En Argentina, el debate acerca de la inflación sigue siendo motivo de discusiones que han dado lugar a todo tipo de especulaciones. A pesar de que resulta un tema complejo y de relevancia socio-económica, muchas veces se habla de la inflación con poco afecto al rigor técnico que merece. Es común escuchar juicios personales, domésticos e institucionales; al mismo tiempo, diversas fuentes de información no oficiales proporcionan cifras estimativas pero basadas en metodologías no siempre muy claras.
En el centro mediático del debate se encuentra la crítica permanente de algunos sectores que ponen en duda las estadísticas oficiales confeccionadas por el Indec, denunciando la manipulación de datos y su consecuente falta de credibilidad acerca de los indicadores más relevantes que describen la marcha de la economía.
Es por eso que resulta de gran utilidad volver a refrescar algunos conceptos para separar el ruido de las nueces, con la mirada puesta en el interés nacional y en la construcción del bien común con base en la confianza entre los argentinos.
En primer lugar, la inflación es el incremento continuo y generalizado de los precios de los bienes y servicios de una economía; continuo, por cuanto se registra sostenidamente a lo largo del tiempo, y generalizado porque afecta a todos los precios. En otras palabras, un aumento de algunos precios provocado por un hecho específico, en un momento determinado, no puede ser considerado inflacionario.
En la Argentina, como en cualquier país, medir la inflación es una cuestión muy compleja que merece rigurosidad no sólo estadística sino teórica; desde allí que los índices que se utilizan para medir la evolución de algunos precios relevantes son sólo indicadores o estimaciones de la tasa de inflación. Por lo tanto, es un error conceptual decir que la inflación está medida sólo por un determinado índice, sea confeccionado por el Indec o por otra entidad.
Una aproximación más fiable es aquella que surge de analizar un conjunto de indicadores referidos a los precios más relevantes de la economía; por ejemplo, el Índice de Precios al Consumidor (IPC), el Índice del Costo de Vida (ICV), el Índice de Precios Internos al por Mayor (IPIM), el de Precios Internos Básicos al por Mayor (IPIB), el de Precios Básicos del Productor (IPP), el del Costo de la Construcción (ICC), así como otros precios clave como los salarios, los tipos de interés y el tipo de cambio.
Sin embargo, cuando se habla de inflación se suele pensar casi de manera excluyente en los aumentos de precios de los productos de consumo masivo y se suele utilizar la variación del Índice de Precios al Consumidor como indicador directo de la tasa de inflación.

▶ [Registros de una colección de datos]
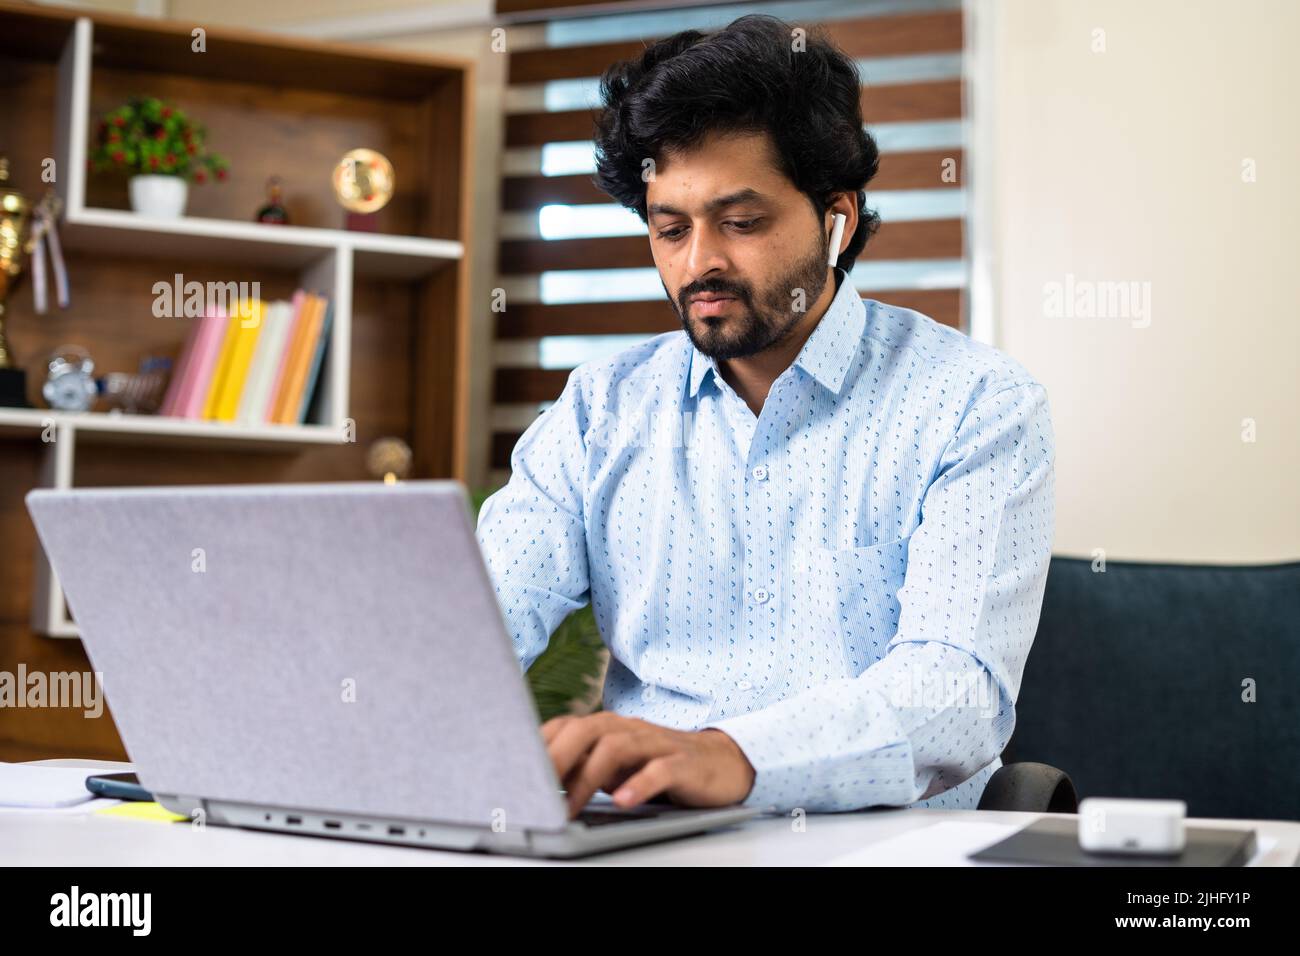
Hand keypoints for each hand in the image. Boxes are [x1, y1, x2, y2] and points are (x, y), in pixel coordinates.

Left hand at [541, 713, 755, 818]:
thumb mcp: (615, 766)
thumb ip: (581, 767)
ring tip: (570, 807)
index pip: (565, 726)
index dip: (538, 746)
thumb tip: (537, 783)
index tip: (515, 771)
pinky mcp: (683, 763)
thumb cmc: (658, 765)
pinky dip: (639, 785)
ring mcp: (656, 743)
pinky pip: (659, 770)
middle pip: (585, 730)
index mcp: (608, 727)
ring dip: (588, 778)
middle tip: (534, 789)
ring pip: (616, 748)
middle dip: (556, 758)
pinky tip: (623, 802)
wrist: (721, 762)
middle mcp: (629, 729)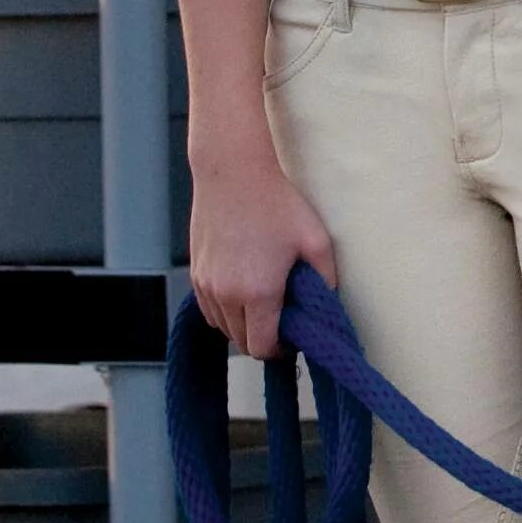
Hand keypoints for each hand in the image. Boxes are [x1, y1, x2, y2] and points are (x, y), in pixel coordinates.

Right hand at [189, 155, 337, 359]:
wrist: (232, 173)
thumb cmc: (277, 203)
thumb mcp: (316, 239)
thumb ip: (326, 279)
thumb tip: (326, 304)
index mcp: (259, 293)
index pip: (263, 348)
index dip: (281, 349)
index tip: (293, 336)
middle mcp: (227, 296)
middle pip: (242, 342)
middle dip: (263, 337)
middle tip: (282, 316)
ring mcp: (206, 286)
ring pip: (223, 328)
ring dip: (242, 325)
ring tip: (263, 300)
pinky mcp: (195, 273)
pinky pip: (209, 309)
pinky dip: (225, 310)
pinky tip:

▶ [Tu tarea] Cita, por favor, todo lo que va desde "En el centro" hasta "de la economía." en el texto sobre la inflación en Argentina.

▶ [Solución de la tarea]
En el centro mediático del debate se encuentra la crítica permanente de algunos sectores que ponen en duda las estadísticas oficiales confeccionadas por el Indec, denunciando la manipulación de datos y su consecuente falta de credibilidad acerca de los indicadores más relevantes que describen la marcha de la economía.